Grandes feitos fonográficos apareceram também na próxima década, como ‘Resposta ao Tempo”, de 1998, e “Beijo Partido”, de 1999. A era que chegava exigia cuidados com a fala, já que novos filtros eram impostos por agendas identitárias importantes. Nana, com um histórico de superação das atitudes machistas sofridas dentro de casa por pelo menos duas vezes, nem sempre dizia o que se esperava que ela dissesse. O fato é que ela só dizia o que queria dizer, e essa sinceridade passou a se tornar um perigo.

Em 2019, Nana deu uma entrevista ao jornal “Folha de S.Paulo” defendendo o presidente eleito Jair Bolsonaro e atacando Chico Buarque, Gil e Caetano. “É injusto não dar a esse homem (Bolsonaro) um crédito de confiança. Um homem que estava f…., esfaqueado, correndo para fazer um ministério, sem noção da mutreta toda… Agora vêm dizer que os militares vão tomar conta? Isso é conversa de comunista. Gil, Caetano, Chico Buarque. Tudo chupador de p.. de Lula.”
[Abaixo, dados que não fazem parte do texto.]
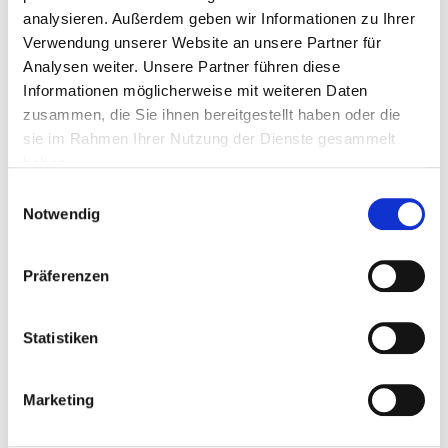
analysieren. Außerdem geben wir Informationen zu Ihrer
Verwendung unserer Website an unsere Partner für
Analysen weiter. Unsere Partner führen diese
PLZ
Informationen möglicherweise mit weiteren Daten
zusammen, die Sie ihnen bereitgestellt haben oder die
sie im Rahmen Ihrer Nutzung der Dienste gesammelt
Ort
haben.
Einwilligungsauswahl
Notwendig
Telefon
Präferenzen
Fax
Statistiken
Marketing
Mail *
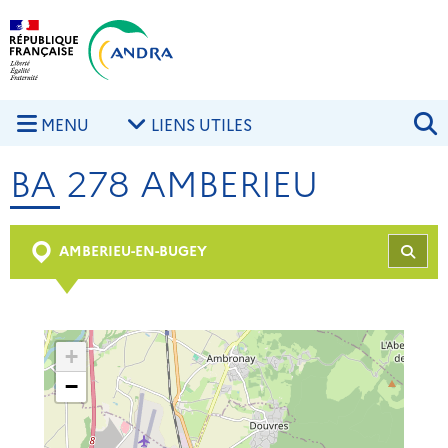
Aller au contenu principal
Skip to navigation
R
MENU
LIENS UTILES
BA 278 AMBERIEU
AMBERIEU-EN-BUGEY
REC
+
−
Na entrevista de 2019 ao “Estadão”, ela comentou também sobre o álcool. Algumas pessoas diziam vê-la chegar para cantar alterada. “Sempre gostei de uma birita, mas tomei sempre socialmente, nunca cheguei bêbada, ninguém nunca me carregou. Enquanto as pessoas tomam cerveja, aquela merda quente, eu gosto é de uísque.”

Sobre o fato de seus discos lançados no fim da década de 2010 trazerem uma voz mais afinada do que os anteriores, e da possibilidade de ela estar usando programas de afinação artificial, comentou: “Eu sou no peito e na raça. Usar uma máquina dessas seria como mandar outra mulher em meu lugar na lua de mel. Faço tudo e, na melhor hora, não sou eu quem está lá?”. Nana, afinada, não seria Nana. Afinações e consonâncias nunca combinaram com a sua vida.